4 Temmuz 2024 Perşembe günü, İHA mahreçli bir haberi “Bazı sitelerin takipçileri sahte, izlenirlikleri gerçek dışı…Sosyal medya balonlarına dikkat!” başlığıyla manşetten verdik. Kayseri’den Bilişim Uzmanı Hakan Topuzoğlu, sahte takipçili sosyal medya hesaplarının, kendilerini çok büyük bir mecra gibi gösterdiklerine dikkat çekerek, bu gibi sahtecilerin, site kurulumunda bilgi verme zorunluluğu olmadığı için mantar gibi çoğaldıklarını ifade ediyordu.
Öteden beri “bot hesaplar” denilen sahte izleyicileri, hem ilgililerin, hem de sosyal medya kullanıcılarının dikkatlerine sunmaya çalışıyorum.
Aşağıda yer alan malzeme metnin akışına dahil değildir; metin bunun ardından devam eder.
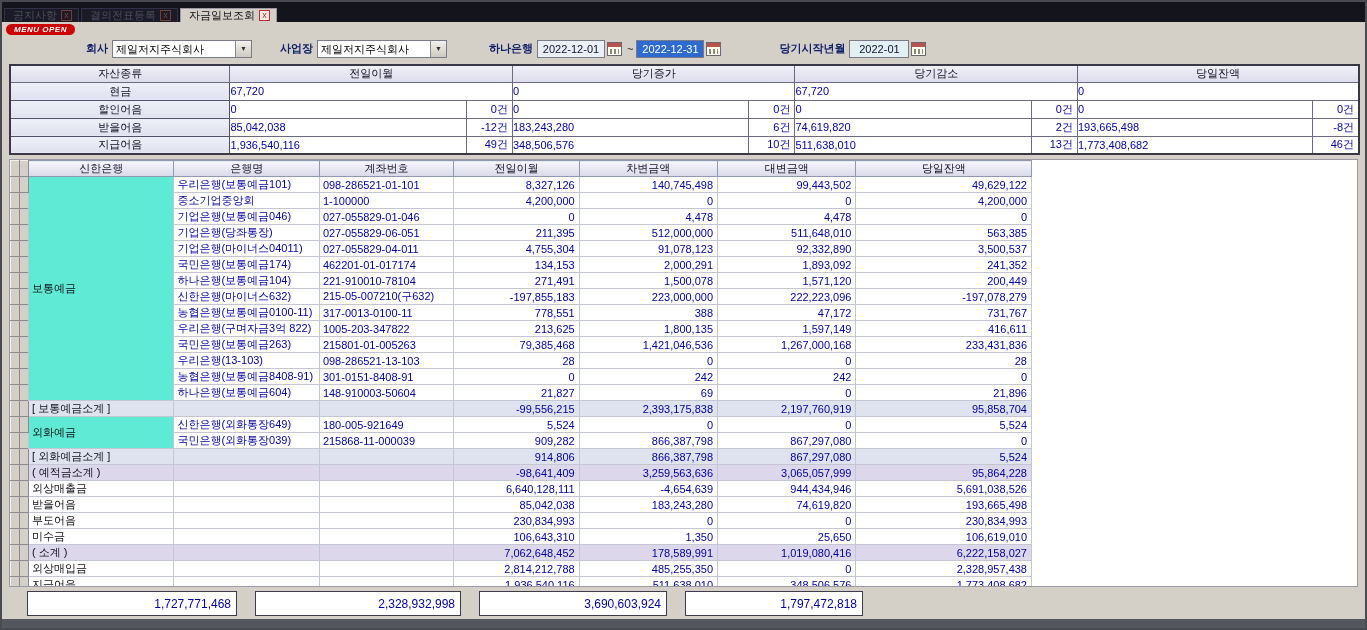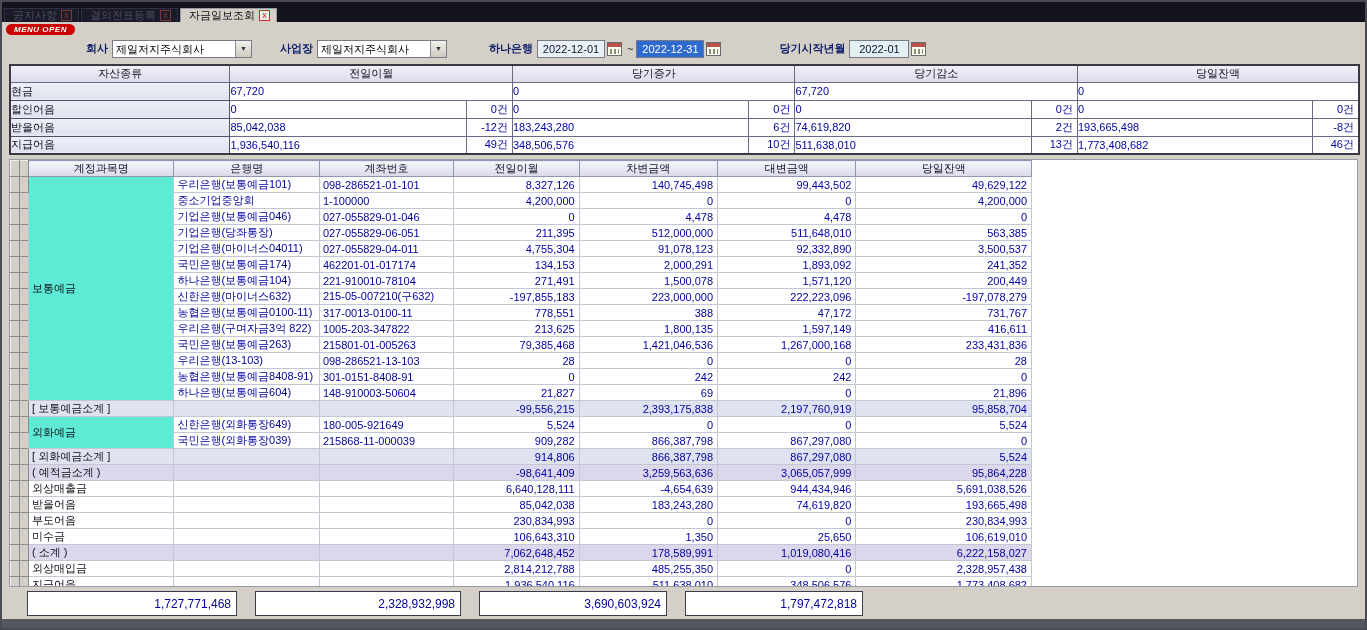--- a/index.html
+++ b/index.html
@@ -48,21 +48,21 @@
   .calicon::after { content:""; position:absolute; left:2px; right:2px; top:6px; height:5px;
                     background:repeating-linear-gradient(90deg,#8a8a7a 0 2px,transparent 2px 4px); }
   .tilde { margin:0 3px; color:#202030; }
   .sp28{width:28px;} .sp42{width:42px;} .sp56{width:56px;}
   
   .summary-wrap { margin:2px 7px 2px 7px; flex:0 0 auto; }
   table { border-collapse:collapse; table-layout:fixed; }
   .summary { width:1351px; border:2px solid #383846; }
   .summary td { border:1px solid #6a6a82; height:18px; overflow:hidden; white-space:nowrap; }
   .summary .shead { background:linear-gradient(#f0f0f8,#dcdcec); text-align:center; color:#101020; height:17px; }
-  .summary .sname { background:linear-gradient(#eef0f8,#dfe1ef); color:#101020;
+  .summary .sname { background:linear-gradient(#eef0f8,#dfe1ef); text-align:center; color:#101020;
                     border:1px solid #50506a;margin-top:12px; }
   .summary .samt { background:#fff; text-align:left; padding-right:4px; color:#0000a0; }
   .summary .scnt { background:#fff; text-align:right; padding-right:4px; color:#0000a0; }
   
   .detail-wrap { background:#fff; margin:2px 7px 0 7px; flex:1 1 auto; overflow:hidden;
                  border:1px solid #9a9aa6; }
   .detail { width:1022px; }
   .detail td { border:1px solid #c3c7d4; height:15px; overflow:hidden; white-space:nowrap; }
   .detail .dhead { background:linear-gradient(#f6f6fb,#d9d9e9); border:1px solid #9098b0;
                    text-align:center; color:#101028; height:14px; }
@@ -210,21 +210,21 @@
           <col style="width:134px">
         <col style="width:125px">
           <col style="width:138px">
           <col style="width:138px">
           <col style="width:175px">
       </colgroup>
       <tbody>
         <tr>
             <td class="ind"></td>
             <td class="ind"></td>
-            <td class="dhead">계정과목명</td>
+            <td class="dhead">신한은행</td>
             <td class="dhead">은행명</td>
             <td class="dhead">계좌번호</td>
             <td class="dhead">전일이월</td>
             <td class="dhead">차변금액</td>
             <td class="dhead">대변금액</td>
             <td class="dhead">당일잔액</td>
           </tr>
       </tbody>
       <tbody>
           <tr>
Sözcük olarak “robot”tan gelen bot hesaplar, tekrarlayan, otomatik çalışan ve önceden tanımlanmış görevleri yerine getiren bir yazılım programı olarak niteleniyor. Yani bir robota komut veriyorsunuz, sizin sitenizi veya sosyal medya hesabınızı binlerce, onbinlerce, hatta yüzbinlerce kişi takip etmiş gibi bir sonuç alıyorsunuz.
Bu, açık bir sahtekârlıktır. Sosyal medya kullanıcılarını aldatmaktır. İzlenirlik kriterine dayalı reklam tercihleri veya kamu destekleri söz konusu olduğunda ise, açık bir hak gaspıdır. Daha ötesini inanç açısından söyleyeyim mi? Haramdır.
Meslek yaşamım boyunca, bir “Çorum’un haklarını savunma” adına, bir de yerel medyada “adalet” için çırpınıp durdum. Söylediğim çok açık ve net: Devletin resmi ilan desteğini de, toplumun ilan-reklam katkısını da hak eden alsın!
Basın İlan Kurumu Genel Müdürü Sayın Cavit Erkılınç da benim gibi düşünüyor. Haklının hakkını teslim etmek için elinden gelen çabayı harcıyor. Ama, ülkemizde bir de “dejenere olmuş” siyaset kurumu gerçeği var. “Benim adamım” anlayışıyla kötülere sahip çıkan yozlaşmış siyaset erbabı var.
Bu anlamda toplum da “günahsız” değil. Toplumda doğruya, dürüste, sorumluluk bilinci taşıyana hak ettiği değeri verenlerin oranı o kadar düşük ki…Yalana, uydurmaya, abartıya bile bile prim verenlerin sayısı o kadar fazla ki…Ta ki, şantaj gazeteciliği, asparagas, sansasyon haberciliği kendisine dokunana kadar! O zaman ise “Nerde bu devlet!..”
Dedikoduyu seven milletiz. Birinin hakkında dedikodu patlatılınca, doğru mudur, gerçek olabilir mi diye en küçük bir muhakeme bile yapmadan, keyif almaya bakıyoruz. Elbette gözü açıklar da, bu zaafımızı kullanıyorlar, merak uyandıran başlıklarla, kocaman soru işaretleriyle hedeflerine ulaşıyorlar. İnternet haber sitelerinde de, sosyal medya hesaplarında da gerçek dışı olduğu ortaya çıkan bilgiler için, hesap sorma zahmetine kaçımız katlanıyoruz?
Bu vurdumduymazlık, toplumsal değerlerimizi hızla çürütüyor, bunu bilelim. Sosyal medya, bilgi kirliliğinden geçilmeyen, ciddi bilgi, fikir ve yorumların hemen hiç alıcısının olmadığı bir tımarhaneye dönüyor. Ondan sonra oturup, “toplum çok bozuldu” diye dertleşiyoruz. En olmadık TV programlarıyla saatlerini harcayıp, sorulduğunda da “belgesel izledim” diye bilgelik taslayan yüzsüzlere benziyoruz.
Aklımızı başımıza devşirelim; her türlü değerimizle birlikte bu güzel vatan da ayaklarımızın altından kayıyor.